文本节选:
习近平总书记在文艺工作座谈会的讲话中,对文艺寄予厚望,指明方向,提出要求。那么,怎样才能像他所希望的那样尽快袪除抄袭模仿、千篇一律现象,彻底解决机械化生产、快餐式消费的问题,并以有筋骨、有道德、有温度的优秀作品,激情书写和记录人民的伟大实践、时代的进步要求,刚健而艺术地彰显信仰之美与崇高之美呢?
一个最为紧迫、急切的问题,就是必须静下来、“沉”下去,深入改革前沿,扎根群众生活,彻底摆脱功利与浮躁之心的羁绊,真正同广大人民群众一起置身改革前沿,感受时代脉动,聆听大地足音,体悟百姓情怀,全身心地迎着时代韵律而直抵生活的内质与底蕴。
一
优秀文艺作品的产生需要许多条件,但最根本、最重要的条件,就是创作主体必须心中有人民,脚下有生活,笔墨中充满真情实感,声韵中高扬时代精神,诚如习总书记所说:“文艺创作方法有一百条、一千条,但最根本、最关键、最牢靠的办法是扎根人民、扎根生活。”而要做到这一点,就必须静下心来,克服浮躁心理,摒弃功利欲望,全身心地走向时代前沿和深入生活底层。只有这样,才可望创作出触摸时代主脉和深得大众喜爱的优秀作品来。否则,如若只在时代大潮的边沿和生活洪流的表面浮光掠影、浅探轻捞,那就永远也无法撷获时代的魂魄与生活的本质,当然就更无法深耕人性的内蕴和探赜心灵的奥秘了。
人民和生活对于创作来说,永远都是第一性的。任何其他艺术要素,都只有在这一大前提下才能发挥作用和彰显价值。如若这个大前提不存在了,那就会使任何新颖的形式、新奇的想象、优美的语言和华丽的辞藻都统统失却光彩乃至变得毫无审美价值。曾几何时,这种现象竟在不意之间袭扰着文坛,致使拓模子、炒冷饭、追时髦、玩技巧之风渐次盛行,从而造成了许多缺乏思想的平庸之作、媚俗之作和所谓的“唯形式”与“纯艺术”之作广为流传。习总书记所说的“有数量缺质量、有‘高原’缺‘高峰’”的现象,正是在这一背景下出现的。

所给材料:
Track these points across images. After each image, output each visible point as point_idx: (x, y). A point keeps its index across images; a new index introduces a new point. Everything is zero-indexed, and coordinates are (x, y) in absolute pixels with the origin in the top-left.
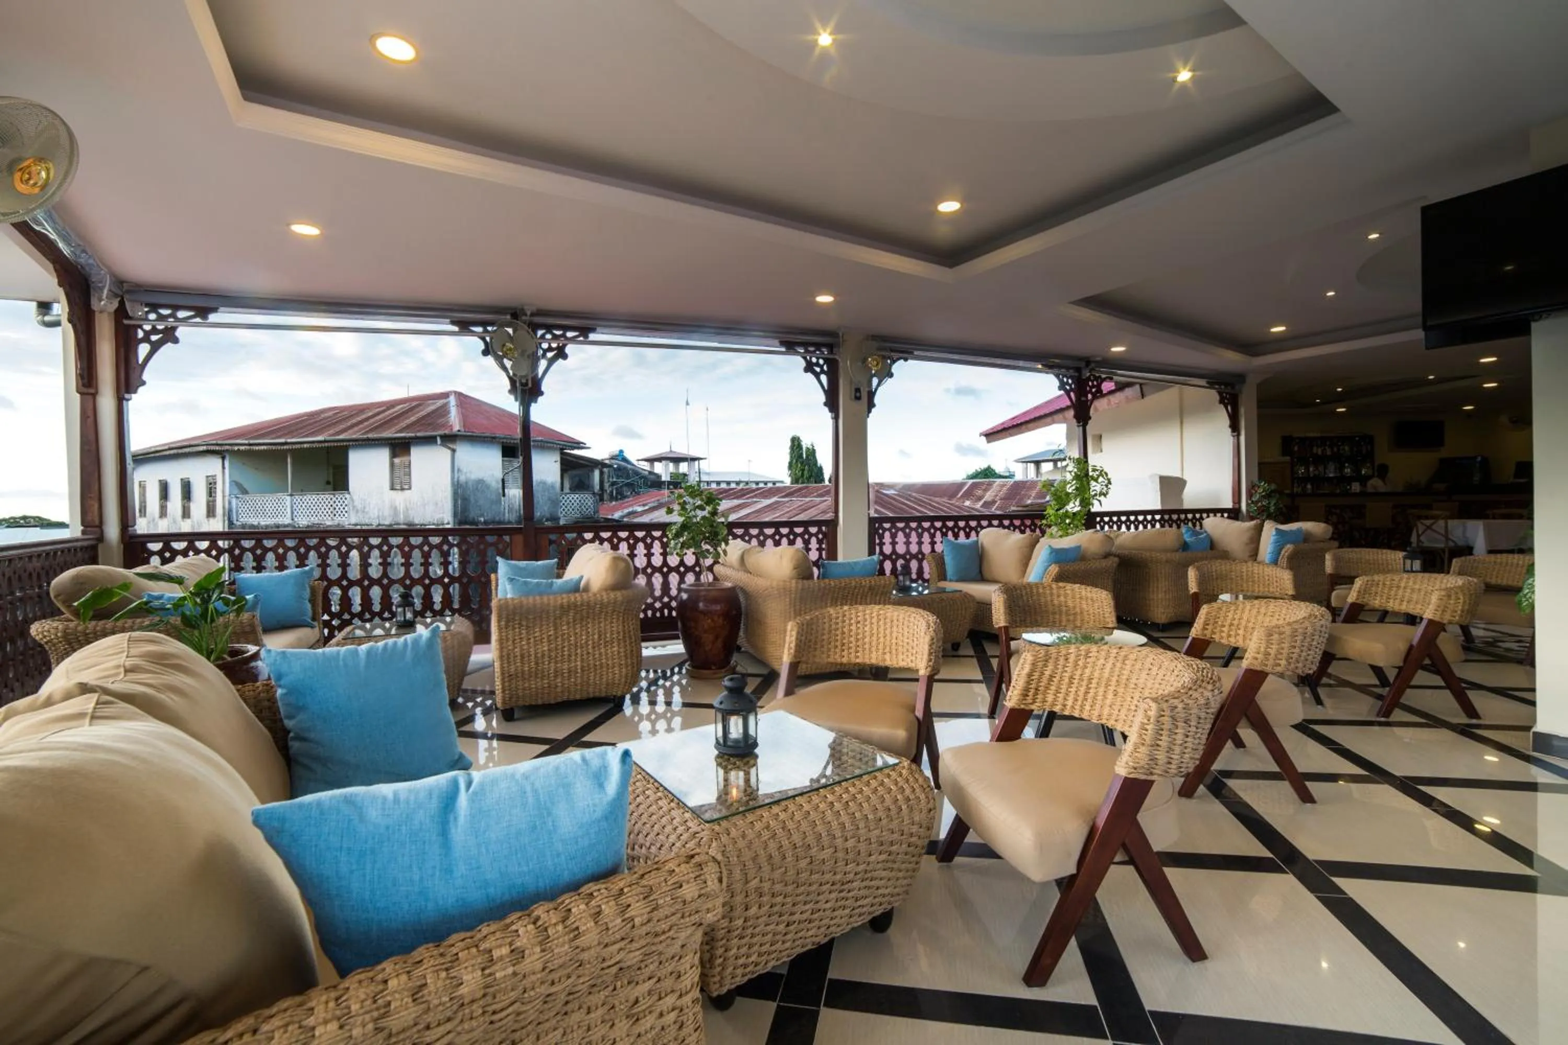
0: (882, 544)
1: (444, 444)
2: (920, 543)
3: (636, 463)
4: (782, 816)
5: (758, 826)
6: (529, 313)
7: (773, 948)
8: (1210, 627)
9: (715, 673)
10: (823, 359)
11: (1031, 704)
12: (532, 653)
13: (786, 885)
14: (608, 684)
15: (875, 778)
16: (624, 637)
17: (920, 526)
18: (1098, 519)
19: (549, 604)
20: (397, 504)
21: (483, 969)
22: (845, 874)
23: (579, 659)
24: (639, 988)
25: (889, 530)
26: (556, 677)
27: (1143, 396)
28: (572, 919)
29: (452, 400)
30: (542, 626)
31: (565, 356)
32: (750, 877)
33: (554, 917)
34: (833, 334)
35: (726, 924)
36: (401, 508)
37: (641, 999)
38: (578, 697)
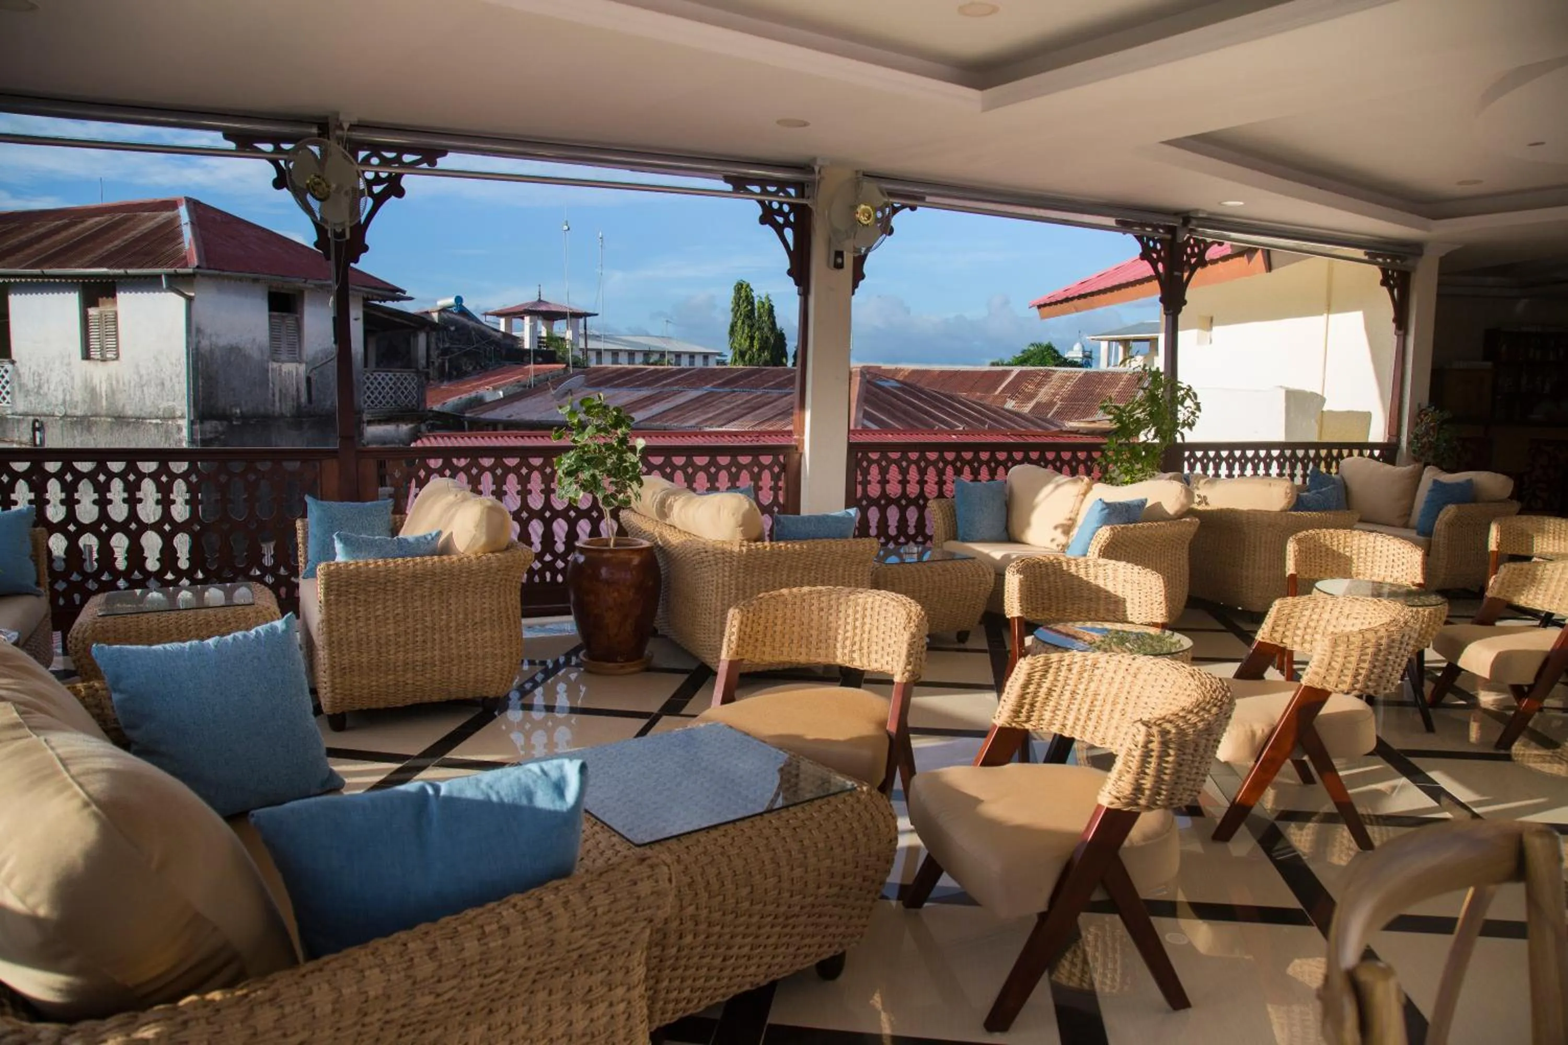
0: (865, 483)
1: (171, 288)
2: (922, 483)
3: (482, 319)
4: (722, 841)
5: (695, 851)
6: (346, 126)
7: (708, 984)
8: (1280, 629)
9: (622, 667)
10: (788, 204)
11: (1026, 722)
12: (373, 638)
13: (724, 914)
14: (476, 681)
15: (829, 803)
16: (500, 618)
17: (923, 457)
18: (1187, 454)
19: (396, 572)
20: (96, 381)
21: (479, 940)
22: (789, 907)
23: (437, 647)
24: (593, 978)
25: (878, 462)
26: (405, 671)
27: (1269, 268)
28: (544, 906)
29: (183, 213)
30: (386, 600)
31: (400, 193)
32: (685, 903)
33: (531, 904)
34: (805, 167)
35: (658, 953)
36: (103, 388)
37: (594, 988)
38: (435, 698)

练习题目:
A) 根据文本节选作答:
(i) 节选开头提到的讲话是在什么会议上发表的?
(ii) 节选所引讲话认为,文艺创作最根本、最关键、最牢靠的办法是什么?
(iii) 节选指出,对于创作来说,什么永远是第一性的?
B) 从上方各行中摘出所有含有字符串“introduces”的行。

各题答案:
A)
(i) 文艺工作座谈会。
(ii) 扎根人民、扎根生活。
(iii) 人民和生活。

B)
Track these points across images. After each image, output each visible point as point_idx: (x, y). A point keeps its index across images; a new index introduces a new point. Everything is zero-indexed, and coordinates are (x, y) in absolute pixels with the origin in the top-left.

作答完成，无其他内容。